INSTRUCTION
Each line of the records that includes "teneidno" should be found and copied.
═════ PROVIDED MATERIAL ═════
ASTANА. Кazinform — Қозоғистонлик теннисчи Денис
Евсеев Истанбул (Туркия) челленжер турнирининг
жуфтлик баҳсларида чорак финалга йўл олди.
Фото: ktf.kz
═════
═════ PROVIDED MATERIAL ═════
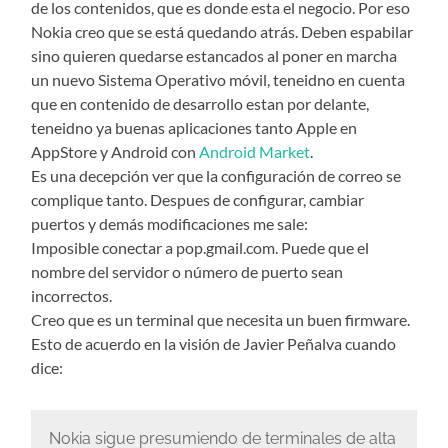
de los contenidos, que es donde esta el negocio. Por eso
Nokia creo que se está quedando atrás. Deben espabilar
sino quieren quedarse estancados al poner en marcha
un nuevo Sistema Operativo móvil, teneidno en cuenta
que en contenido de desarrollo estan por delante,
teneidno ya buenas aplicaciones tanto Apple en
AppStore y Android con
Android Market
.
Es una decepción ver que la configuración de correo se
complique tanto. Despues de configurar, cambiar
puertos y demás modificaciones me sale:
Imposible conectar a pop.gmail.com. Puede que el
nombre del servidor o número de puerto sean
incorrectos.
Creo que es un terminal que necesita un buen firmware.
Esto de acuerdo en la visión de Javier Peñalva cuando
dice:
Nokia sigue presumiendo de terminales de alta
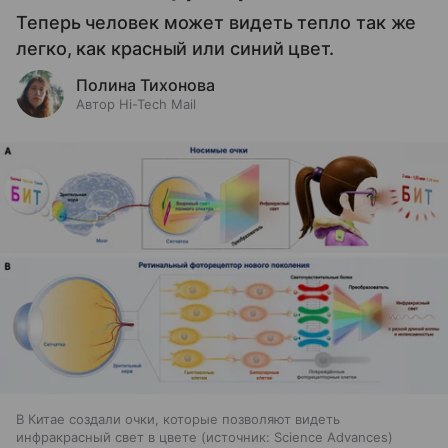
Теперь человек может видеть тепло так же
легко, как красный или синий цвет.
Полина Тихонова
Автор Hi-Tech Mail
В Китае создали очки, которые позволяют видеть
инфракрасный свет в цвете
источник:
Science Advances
═════
═════ PROVIDED MATERIAL ═════
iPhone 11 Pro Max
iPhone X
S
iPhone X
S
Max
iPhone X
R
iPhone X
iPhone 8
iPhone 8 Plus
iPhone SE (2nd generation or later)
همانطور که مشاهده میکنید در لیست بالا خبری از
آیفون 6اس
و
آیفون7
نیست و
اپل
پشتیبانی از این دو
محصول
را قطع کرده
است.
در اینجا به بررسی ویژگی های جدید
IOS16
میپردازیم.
═════
OUTPUT
un nuevo Sistema Operativo móvil, teneidno en cuenta
teneidno ya buenas aplicaciones tanto Apple en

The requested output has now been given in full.